Talbert also explains that the tax raise is, “necessary for dedicated results, which is primarily for the maintenance and the new infrastructure.”

Lesia Heltzel, who has lived in New Hanover County her whole life, says the city does not do a proper job of informing the citizens of their plans. She was only somewhat aware that there was a tax increase due to the Improvement Plan. She views the Improvement Plan in both a positive and negative way.

“It is good for the city if it’ll provide more services, but bad if it is throwing the debt load on taxpayers,” she says. 

City administrations believe that the positive effects of the plan outweigh any potentially negative effects, such as tax increases.
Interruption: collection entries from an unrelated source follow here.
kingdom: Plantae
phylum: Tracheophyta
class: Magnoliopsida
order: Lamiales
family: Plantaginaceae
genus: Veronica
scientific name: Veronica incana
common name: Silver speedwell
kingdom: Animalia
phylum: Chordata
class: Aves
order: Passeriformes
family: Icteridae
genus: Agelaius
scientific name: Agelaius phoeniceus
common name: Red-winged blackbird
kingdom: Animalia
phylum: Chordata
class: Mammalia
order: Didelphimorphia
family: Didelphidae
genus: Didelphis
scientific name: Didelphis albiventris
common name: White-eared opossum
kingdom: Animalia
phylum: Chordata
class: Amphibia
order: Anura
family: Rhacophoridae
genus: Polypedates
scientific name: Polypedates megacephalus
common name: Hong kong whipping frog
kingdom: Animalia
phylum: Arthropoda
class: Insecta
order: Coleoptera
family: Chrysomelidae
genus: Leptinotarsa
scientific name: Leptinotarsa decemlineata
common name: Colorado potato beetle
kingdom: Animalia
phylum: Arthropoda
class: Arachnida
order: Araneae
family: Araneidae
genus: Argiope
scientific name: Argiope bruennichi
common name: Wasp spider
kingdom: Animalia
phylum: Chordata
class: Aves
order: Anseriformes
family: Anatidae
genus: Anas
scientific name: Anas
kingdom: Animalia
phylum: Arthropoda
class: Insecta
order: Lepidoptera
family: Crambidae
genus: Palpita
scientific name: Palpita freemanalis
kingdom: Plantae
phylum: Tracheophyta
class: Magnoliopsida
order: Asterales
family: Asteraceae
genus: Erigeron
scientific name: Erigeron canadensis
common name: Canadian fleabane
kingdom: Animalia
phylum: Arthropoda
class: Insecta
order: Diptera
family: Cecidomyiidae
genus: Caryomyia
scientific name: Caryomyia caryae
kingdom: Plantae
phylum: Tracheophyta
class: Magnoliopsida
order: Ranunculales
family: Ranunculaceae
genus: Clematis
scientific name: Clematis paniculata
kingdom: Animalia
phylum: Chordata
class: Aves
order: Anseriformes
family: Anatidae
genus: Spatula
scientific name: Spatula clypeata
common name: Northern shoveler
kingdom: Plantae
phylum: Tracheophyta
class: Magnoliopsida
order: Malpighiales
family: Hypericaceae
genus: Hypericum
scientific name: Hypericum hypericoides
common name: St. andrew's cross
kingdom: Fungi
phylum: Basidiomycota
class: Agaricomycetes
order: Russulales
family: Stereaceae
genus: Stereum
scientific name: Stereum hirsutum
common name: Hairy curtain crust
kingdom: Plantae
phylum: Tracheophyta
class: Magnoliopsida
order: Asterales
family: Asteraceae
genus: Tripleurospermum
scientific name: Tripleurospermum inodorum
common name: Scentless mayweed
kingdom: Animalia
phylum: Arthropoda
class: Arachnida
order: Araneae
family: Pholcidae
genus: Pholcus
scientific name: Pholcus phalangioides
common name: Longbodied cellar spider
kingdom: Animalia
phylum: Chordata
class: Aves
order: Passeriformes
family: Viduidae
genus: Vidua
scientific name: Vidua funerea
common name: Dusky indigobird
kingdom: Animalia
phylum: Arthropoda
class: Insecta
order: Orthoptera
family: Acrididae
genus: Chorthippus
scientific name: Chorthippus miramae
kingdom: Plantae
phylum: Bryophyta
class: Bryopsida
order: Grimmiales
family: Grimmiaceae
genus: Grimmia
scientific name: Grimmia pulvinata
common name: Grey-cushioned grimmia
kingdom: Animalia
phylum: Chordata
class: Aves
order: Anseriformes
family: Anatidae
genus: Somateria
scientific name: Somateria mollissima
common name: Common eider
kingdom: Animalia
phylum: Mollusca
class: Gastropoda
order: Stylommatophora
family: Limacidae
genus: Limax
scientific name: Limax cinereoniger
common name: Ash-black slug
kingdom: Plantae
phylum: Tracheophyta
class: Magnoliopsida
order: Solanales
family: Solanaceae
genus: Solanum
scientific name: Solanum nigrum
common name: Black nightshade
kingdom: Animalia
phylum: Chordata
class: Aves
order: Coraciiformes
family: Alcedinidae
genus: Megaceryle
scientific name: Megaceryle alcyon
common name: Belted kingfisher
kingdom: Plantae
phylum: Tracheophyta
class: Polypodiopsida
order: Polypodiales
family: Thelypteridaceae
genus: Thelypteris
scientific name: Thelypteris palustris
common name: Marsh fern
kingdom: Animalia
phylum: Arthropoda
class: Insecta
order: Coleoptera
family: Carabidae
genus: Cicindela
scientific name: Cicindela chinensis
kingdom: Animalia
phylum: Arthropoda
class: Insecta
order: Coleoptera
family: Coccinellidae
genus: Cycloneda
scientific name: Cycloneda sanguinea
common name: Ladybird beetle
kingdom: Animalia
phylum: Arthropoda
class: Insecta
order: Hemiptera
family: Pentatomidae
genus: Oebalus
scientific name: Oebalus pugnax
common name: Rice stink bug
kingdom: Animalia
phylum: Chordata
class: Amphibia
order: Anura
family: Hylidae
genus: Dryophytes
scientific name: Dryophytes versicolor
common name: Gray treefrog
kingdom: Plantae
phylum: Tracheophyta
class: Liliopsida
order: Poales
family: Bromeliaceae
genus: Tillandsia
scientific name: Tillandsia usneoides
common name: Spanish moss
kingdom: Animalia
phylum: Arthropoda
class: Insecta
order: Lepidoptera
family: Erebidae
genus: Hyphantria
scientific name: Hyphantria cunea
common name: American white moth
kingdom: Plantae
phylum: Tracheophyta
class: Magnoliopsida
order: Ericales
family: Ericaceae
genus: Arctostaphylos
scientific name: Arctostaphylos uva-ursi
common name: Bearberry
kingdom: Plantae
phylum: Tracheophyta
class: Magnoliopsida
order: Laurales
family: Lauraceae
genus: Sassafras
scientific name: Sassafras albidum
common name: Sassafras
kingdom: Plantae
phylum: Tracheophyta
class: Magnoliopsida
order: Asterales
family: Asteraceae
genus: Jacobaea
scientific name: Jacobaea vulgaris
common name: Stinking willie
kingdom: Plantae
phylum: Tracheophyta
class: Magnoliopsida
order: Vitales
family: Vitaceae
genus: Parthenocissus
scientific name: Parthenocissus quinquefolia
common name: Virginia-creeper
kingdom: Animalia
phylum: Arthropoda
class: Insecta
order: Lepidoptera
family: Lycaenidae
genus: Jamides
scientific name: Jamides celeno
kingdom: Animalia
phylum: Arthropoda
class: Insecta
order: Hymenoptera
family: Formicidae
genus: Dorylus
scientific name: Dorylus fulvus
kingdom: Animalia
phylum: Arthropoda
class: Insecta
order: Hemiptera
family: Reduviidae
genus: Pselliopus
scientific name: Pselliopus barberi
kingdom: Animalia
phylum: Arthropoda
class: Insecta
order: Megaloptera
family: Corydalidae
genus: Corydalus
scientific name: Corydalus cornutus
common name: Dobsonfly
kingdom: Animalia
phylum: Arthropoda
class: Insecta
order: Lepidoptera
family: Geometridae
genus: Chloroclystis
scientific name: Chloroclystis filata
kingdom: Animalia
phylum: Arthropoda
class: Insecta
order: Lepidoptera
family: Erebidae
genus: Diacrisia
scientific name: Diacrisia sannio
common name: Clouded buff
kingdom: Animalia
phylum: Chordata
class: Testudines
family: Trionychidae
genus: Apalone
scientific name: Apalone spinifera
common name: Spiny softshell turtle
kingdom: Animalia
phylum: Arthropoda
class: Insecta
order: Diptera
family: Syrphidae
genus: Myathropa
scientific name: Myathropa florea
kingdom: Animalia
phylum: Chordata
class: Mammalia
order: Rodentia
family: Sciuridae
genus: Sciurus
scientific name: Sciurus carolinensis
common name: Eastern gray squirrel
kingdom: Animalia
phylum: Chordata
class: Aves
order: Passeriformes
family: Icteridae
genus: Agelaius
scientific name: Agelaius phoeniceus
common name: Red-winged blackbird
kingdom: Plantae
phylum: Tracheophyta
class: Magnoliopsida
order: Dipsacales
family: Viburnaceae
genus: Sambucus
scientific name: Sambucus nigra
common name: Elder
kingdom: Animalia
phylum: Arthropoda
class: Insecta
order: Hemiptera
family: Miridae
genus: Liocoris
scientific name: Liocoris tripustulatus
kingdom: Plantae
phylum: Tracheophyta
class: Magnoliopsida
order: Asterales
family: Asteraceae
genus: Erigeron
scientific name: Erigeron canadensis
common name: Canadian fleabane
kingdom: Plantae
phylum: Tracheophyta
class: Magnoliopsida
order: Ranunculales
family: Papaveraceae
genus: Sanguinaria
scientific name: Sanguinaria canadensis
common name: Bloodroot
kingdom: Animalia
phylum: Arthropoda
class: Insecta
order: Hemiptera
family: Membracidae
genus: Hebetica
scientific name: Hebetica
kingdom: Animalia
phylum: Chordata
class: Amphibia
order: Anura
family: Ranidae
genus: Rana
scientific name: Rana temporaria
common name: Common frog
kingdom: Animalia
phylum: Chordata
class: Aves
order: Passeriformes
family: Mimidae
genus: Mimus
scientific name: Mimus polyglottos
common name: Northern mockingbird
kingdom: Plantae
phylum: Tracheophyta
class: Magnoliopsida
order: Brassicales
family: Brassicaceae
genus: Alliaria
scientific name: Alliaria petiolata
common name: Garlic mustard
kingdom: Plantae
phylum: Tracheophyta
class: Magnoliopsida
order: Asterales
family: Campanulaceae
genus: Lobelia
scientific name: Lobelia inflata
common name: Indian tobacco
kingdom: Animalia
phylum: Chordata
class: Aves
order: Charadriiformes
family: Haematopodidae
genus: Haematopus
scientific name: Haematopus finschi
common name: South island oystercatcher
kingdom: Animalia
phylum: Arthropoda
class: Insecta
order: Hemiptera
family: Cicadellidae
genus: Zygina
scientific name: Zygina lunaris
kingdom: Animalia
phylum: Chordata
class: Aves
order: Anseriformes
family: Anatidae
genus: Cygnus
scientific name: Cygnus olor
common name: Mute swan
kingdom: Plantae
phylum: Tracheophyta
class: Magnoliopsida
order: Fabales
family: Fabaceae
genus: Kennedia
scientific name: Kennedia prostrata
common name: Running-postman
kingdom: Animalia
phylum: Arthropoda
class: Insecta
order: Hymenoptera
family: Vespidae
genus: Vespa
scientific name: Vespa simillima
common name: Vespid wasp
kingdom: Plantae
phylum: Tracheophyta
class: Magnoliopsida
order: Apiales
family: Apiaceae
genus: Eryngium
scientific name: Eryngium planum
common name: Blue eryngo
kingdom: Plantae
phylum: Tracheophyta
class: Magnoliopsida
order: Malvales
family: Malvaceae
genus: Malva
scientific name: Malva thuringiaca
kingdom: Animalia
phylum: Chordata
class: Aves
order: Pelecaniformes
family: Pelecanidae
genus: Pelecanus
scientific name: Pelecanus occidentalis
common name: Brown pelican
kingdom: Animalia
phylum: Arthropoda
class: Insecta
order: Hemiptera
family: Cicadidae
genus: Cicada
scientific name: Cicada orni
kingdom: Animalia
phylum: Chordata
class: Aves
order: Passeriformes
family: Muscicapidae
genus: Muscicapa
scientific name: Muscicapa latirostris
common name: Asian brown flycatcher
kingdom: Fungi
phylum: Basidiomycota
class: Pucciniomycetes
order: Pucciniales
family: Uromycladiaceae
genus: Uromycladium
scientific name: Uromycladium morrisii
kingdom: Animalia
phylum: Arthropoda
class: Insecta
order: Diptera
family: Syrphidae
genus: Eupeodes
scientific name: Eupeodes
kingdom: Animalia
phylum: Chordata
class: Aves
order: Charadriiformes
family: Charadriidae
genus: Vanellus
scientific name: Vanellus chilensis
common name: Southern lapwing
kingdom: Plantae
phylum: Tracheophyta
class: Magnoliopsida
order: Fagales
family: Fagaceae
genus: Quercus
Jim Diepenbrock for the department of planning, development and transportation of the city of Wilmington, supports the plan.

Traffic is backed up on Randall Parkway due to the widening of the road, as seen by the city-posted sign. This was taken on Tuesday and the traffic will continue to be heavy until the infrastructure improvements are completed.
“It is very beneficial. We don’t have anything that has been approved for future development. It is very thorough and comprehensive; it can’t really do anything but help,” he says.


He states that one of the major benefits of the plan is that it is intended to be relevant for much longer than five years.


“It looks at things like stimulating the economy and addressing demographic changes both locally and nationally,” Diepenbrock says.

Heltzel claims that the city focuses on bringing in temporary jobs, like construction, versus permanent ones, such as bringing in a new industry. The creation of jobs, which will be mostly construction, will be a big help to the city, but she believes that it will only be temporary.

Citizens have wanted the local infrastructure to be upgraded and improved, and the city is making that happen. Unfortunately, both county and city members agree that there needs to be a tax raise in order to advance Wilmington.

During reevaluation years, it is possible that the tax rate can be adjusted. The 2013-2014 budget was approved on June 18, 2013 and no property tax was lowered.